In 1925 London, middle-aged, widowed shopkeeper Clarissa Phipps pities genteel, but homeless drunkard Captain Randolph Courtney and takes him in. When Courtney corrects the lower-class accent and grammar of her son Richard, an idea is born. Richard benefits from Courtney's tutelage as he grows up.
Ten years later, on Richard's twenty-first birthday, Clarissa makes a startling announcement. She is not his mother, but was merely hired to raise him for his upper-class parents. She gives him a bank passbook with a balance of £1000 as arranged with his real mother and asks him to move out on his own.
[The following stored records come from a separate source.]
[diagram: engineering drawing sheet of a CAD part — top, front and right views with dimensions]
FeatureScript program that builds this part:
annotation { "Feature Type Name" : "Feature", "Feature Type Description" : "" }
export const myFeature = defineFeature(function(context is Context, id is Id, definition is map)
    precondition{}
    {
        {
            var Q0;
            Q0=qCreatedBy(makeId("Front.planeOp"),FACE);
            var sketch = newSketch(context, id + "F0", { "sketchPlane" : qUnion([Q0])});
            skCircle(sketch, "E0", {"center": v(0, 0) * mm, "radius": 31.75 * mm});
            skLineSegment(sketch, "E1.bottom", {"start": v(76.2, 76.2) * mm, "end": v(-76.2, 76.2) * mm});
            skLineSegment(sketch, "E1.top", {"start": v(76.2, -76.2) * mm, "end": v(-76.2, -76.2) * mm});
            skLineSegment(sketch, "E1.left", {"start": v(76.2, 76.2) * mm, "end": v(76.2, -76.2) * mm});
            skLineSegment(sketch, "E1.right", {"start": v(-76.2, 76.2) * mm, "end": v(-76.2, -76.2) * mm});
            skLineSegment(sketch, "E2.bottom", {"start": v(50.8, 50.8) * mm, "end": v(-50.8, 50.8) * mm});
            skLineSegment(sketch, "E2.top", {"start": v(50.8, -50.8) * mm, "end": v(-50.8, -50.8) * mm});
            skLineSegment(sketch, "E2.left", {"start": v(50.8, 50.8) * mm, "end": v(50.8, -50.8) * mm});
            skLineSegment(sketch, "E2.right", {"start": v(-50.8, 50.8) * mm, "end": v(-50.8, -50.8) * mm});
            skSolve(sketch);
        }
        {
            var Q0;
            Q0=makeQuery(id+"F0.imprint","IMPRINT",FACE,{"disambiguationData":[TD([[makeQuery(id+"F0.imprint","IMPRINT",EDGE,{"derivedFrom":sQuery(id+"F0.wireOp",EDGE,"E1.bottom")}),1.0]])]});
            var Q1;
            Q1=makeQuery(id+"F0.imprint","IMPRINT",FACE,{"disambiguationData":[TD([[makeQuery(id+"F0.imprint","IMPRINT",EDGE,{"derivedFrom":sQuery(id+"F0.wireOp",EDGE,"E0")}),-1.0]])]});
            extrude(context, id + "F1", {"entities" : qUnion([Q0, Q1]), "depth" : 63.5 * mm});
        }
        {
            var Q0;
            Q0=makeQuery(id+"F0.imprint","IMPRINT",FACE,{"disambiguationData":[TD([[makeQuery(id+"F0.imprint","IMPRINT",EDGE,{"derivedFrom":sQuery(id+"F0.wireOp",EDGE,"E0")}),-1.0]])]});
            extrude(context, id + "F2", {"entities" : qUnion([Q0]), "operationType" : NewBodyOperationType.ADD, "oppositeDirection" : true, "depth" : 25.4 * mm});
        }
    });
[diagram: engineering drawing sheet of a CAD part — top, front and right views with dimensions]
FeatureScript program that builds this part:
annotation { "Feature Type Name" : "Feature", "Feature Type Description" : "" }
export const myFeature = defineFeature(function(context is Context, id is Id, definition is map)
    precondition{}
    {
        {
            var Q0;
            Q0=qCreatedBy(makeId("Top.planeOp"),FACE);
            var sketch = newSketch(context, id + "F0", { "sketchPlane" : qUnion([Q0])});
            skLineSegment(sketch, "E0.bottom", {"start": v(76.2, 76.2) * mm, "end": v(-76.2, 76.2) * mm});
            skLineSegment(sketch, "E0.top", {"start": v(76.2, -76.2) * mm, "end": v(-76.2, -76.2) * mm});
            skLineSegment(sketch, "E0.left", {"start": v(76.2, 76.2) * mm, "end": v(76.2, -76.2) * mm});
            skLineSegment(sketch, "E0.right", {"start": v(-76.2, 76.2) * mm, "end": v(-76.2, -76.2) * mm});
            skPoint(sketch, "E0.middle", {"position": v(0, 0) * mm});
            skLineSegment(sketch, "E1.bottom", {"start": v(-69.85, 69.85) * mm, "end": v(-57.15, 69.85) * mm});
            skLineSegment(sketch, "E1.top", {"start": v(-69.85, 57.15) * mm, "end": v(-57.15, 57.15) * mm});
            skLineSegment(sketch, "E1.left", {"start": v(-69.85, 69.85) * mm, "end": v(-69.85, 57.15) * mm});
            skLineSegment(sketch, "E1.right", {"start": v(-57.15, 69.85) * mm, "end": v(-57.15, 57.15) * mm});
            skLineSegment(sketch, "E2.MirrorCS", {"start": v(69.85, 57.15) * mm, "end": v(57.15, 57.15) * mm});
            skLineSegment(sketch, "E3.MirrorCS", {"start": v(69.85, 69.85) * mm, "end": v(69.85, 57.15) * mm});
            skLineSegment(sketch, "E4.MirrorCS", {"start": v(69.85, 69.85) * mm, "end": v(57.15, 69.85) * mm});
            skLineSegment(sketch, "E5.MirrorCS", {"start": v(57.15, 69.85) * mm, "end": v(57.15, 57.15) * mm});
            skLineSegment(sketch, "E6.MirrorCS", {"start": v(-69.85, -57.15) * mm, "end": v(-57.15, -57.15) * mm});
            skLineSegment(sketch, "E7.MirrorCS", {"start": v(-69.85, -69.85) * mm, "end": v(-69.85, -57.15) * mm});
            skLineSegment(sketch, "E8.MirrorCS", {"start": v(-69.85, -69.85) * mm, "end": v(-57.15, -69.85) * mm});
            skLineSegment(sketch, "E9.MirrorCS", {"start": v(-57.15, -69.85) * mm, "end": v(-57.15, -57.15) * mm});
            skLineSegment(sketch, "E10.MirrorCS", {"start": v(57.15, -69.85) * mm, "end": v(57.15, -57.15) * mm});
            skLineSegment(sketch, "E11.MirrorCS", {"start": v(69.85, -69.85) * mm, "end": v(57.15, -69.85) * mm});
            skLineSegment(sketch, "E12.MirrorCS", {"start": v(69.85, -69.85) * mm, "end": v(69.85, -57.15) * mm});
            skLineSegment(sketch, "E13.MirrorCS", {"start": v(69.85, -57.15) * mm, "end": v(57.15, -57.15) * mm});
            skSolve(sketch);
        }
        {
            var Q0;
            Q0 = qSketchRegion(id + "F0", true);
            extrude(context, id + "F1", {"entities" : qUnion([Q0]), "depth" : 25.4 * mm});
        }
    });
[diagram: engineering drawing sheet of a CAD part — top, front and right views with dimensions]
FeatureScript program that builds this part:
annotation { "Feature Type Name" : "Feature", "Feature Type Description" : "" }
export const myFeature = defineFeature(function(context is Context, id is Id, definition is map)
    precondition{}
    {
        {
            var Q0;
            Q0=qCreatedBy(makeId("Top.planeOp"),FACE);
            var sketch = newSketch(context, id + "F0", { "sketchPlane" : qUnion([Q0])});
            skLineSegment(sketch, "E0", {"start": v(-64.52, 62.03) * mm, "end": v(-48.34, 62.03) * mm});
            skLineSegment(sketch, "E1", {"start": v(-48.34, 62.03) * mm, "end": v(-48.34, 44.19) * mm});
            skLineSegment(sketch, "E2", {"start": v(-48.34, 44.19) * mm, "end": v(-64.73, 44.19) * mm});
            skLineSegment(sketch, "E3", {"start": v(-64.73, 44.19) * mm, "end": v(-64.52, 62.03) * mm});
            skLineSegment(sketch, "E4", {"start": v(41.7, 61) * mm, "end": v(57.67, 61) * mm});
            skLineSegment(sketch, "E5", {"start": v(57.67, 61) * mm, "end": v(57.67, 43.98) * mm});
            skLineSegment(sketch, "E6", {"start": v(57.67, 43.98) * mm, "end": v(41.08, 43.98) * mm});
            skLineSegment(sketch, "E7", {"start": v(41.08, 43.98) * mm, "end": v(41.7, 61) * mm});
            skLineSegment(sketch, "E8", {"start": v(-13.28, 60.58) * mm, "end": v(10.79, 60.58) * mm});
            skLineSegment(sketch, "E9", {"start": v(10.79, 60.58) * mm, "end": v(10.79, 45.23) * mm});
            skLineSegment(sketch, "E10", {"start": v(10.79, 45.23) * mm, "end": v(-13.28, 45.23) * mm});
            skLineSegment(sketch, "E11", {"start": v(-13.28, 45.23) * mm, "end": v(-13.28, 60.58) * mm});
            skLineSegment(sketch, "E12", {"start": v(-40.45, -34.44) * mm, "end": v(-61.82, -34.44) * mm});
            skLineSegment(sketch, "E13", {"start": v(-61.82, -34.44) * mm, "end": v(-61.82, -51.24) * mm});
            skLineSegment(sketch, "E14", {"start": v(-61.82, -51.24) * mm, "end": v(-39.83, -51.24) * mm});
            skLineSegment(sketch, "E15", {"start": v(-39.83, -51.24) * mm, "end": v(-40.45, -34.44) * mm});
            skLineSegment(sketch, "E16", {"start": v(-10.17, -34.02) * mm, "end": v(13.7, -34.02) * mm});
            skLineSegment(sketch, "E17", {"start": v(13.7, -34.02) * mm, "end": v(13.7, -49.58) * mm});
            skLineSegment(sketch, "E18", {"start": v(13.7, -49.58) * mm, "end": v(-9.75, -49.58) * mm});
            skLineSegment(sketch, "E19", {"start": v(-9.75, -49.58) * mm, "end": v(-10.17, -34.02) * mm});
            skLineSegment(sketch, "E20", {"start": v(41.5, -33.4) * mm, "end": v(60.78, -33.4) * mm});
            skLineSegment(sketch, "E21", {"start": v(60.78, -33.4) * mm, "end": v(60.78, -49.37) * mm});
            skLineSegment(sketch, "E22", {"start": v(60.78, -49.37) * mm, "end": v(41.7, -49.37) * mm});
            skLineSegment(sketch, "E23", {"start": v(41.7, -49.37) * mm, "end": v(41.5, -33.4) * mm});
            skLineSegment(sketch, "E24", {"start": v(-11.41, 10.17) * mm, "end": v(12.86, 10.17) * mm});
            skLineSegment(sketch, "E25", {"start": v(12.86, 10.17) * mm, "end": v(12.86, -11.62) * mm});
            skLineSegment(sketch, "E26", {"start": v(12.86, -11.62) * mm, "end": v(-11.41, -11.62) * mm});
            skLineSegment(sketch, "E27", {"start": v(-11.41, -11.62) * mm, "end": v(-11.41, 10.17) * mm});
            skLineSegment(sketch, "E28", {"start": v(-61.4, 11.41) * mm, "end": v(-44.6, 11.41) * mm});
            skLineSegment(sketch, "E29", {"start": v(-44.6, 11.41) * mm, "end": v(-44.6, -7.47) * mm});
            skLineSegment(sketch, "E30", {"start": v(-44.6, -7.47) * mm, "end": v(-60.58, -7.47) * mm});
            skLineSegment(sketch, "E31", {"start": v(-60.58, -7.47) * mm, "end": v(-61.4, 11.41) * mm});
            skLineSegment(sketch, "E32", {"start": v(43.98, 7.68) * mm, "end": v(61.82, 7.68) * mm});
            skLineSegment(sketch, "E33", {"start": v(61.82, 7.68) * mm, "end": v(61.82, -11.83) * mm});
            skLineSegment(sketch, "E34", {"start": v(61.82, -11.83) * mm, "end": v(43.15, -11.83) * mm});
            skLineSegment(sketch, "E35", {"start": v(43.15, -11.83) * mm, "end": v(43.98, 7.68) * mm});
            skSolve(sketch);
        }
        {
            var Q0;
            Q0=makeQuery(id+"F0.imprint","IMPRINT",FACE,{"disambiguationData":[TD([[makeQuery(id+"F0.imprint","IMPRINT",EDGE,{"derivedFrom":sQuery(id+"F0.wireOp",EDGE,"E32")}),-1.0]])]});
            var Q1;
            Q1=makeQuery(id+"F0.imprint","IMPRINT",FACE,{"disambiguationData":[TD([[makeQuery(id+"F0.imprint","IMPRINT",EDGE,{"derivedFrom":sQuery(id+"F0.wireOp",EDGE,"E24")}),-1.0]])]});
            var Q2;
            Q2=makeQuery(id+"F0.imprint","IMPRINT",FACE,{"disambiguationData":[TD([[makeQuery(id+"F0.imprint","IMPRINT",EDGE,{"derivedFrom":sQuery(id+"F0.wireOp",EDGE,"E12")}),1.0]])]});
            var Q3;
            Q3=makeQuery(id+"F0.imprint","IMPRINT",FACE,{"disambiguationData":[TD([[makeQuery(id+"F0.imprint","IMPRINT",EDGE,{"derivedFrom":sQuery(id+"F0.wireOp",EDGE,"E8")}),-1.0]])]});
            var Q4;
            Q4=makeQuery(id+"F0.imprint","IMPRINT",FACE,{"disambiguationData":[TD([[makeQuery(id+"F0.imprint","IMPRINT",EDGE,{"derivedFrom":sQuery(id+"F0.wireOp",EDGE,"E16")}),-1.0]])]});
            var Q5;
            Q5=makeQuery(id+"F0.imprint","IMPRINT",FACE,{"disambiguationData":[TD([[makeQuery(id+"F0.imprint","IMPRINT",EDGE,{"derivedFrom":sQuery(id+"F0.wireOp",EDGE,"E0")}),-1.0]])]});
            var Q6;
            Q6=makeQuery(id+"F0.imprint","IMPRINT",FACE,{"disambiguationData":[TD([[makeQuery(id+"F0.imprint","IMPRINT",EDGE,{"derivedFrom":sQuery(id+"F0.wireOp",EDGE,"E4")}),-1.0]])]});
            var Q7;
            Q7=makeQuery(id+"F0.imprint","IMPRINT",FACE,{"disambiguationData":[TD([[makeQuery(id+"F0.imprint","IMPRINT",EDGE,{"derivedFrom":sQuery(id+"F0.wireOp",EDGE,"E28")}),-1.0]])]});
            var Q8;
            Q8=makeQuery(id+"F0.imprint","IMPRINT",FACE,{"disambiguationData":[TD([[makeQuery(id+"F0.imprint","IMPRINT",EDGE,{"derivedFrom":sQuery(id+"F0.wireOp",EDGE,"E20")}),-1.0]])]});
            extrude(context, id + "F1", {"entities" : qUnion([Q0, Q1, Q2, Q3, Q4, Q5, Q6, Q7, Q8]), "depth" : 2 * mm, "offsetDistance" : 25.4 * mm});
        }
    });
Richard and Courtney are both stunned. Emily Judson, with whom Richard has grown up, is distressed as well; she had hoped to marry him, but now feels he is out of her reach.
From Clarissa's private papers and what she had said, Courtney guesses that Richard's mother is Julia Trent Anders, a former star actress. Would-be playwright Richard, seeking to get to know her, becomes a lodger in her mansion, where he also meets her absentminded scientist husband Paul and her beautiful stepdaughter Pauline. Richard and Pauline are attracted to each other, much to the annoyance of rival suitor Leo Cartwright. Pauline becomes aware of Emily's prior claim, however, and desists.
When Julia discovers that her tenant has written a play (with a starring role suitable for her comeback), she introduces him to her friend, producer Sir Elroyd Joyce. Joyce reads his play as a favor to Julia; however, while he sees promise in Richard's work, it would be too expensive for him to produce. When Clarissa finds out, she sells her shop and uses most of the proceeds to secretly finance it without Richard's knowledge.
She and Courtney proudly attend the premiere of Son of Sixpence. The play is a success, but the experience is too much for Clarissa, already in very bad health. On her deathbed, she admits to Richard that she is actually his mother after all. Emily, admitting defeat, concedes Richard to Pauline.